Goal of the exercise:
Rewrite the material below, putting "Energieplanung" wherever "Energieberatung" appears and changing nothing else.

(Transcribed page contents)
---
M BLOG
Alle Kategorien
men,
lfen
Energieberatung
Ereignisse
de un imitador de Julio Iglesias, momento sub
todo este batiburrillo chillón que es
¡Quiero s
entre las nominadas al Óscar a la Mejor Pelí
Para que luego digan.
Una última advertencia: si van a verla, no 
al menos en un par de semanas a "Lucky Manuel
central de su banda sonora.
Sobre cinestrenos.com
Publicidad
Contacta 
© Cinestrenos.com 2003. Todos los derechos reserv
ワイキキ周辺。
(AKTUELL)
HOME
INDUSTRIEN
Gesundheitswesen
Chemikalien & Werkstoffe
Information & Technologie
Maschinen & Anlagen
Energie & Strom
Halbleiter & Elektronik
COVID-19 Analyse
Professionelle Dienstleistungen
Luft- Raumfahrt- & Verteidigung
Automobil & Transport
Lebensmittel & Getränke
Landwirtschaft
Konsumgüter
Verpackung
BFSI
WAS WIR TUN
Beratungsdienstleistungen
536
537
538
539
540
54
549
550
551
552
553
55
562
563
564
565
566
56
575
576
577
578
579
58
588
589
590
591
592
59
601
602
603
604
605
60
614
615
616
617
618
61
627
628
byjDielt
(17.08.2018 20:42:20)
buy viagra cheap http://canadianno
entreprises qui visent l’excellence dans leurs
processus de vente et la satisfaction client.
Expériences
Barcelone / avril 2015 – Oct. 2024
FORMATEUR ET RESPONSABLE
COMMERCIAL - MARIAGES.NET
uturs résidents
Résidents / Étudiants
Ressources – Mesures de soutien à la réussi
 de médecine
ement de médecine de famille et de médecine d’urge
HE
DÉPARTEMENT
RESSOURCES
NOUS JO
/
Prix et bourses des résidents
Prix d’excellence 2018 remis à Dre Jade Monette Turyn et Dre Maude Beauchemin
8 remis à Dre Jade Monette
---
Response area:
M BLOG
Alle Kategorien
men,
lfen
Energieplanung
Ereignisse
de un imitador de Julio Iglesias, momento sub
todo este batiburrillo chillón que es
¡Quiero s
entre las nominadas al Óscar a la Mejor Pelí
Para que luego digan.
Una última advertencia: si van a verla, no 
al menos en un par de semanas a "Lucky Manuel
central de su banda sonora.
Sobre cinestrenos.com
Publicidad
Contacta 
© Cinestrenos.com 2003. Todos los derechos reserv
ワイキキ周辺。
(AKTUELL)
HOME
INDUSTRIEN
Gesundheitswesen
Chemikalien & Werkstoffe
Information & Technologie
Maschinen & Anlagen
Energie & Strom
Halbleiter & Elektronik
COVID-19 Analyse
Professionelle Dienstleistungen
Luft- Raumfahrt- & Verteidigung
Automobil & Transport
Lebensmittel & Getränke
Landwirtschaft
Konsumgüter
Verpackung
BFSI
WAS WIR TUN
Beratungsdienstleistungen
536
537
538
539
540
54
549
550
551
552
553
55
562
563
564
565
566
56
575
576
577
578
579
58
588
589
590
591
592
59
601
602
603
604
605
60
614
615
616
617
618
61
627
628
byjDielt
(17.08.2018 20:42:20)
buy viagra cheap http://canadianno
entreprises qui visent l’excellence dans leurs
processus de vente et la satisfaction client.
Expériences
Barcelone / avril 2015 – Oct. 2024
FORMATEUR ET RESPONSABLE
COMMERCIAL - MARIAGES.NET
uturs résidents
Résidents / Étudiants
Ressources – Mesures de soutien à la réussi
 de médecine
ement de médecine de famille et de médecine d’urge
HE
DÉPARTEMENT
RESSOURCES
NOUS JO
/
Prix et bourses des résidents
Prix d’excellence 2018 remis à Dre Jade Monette Turyn et Dre Maude Beauchemin
8 remis à Dre Jade Monette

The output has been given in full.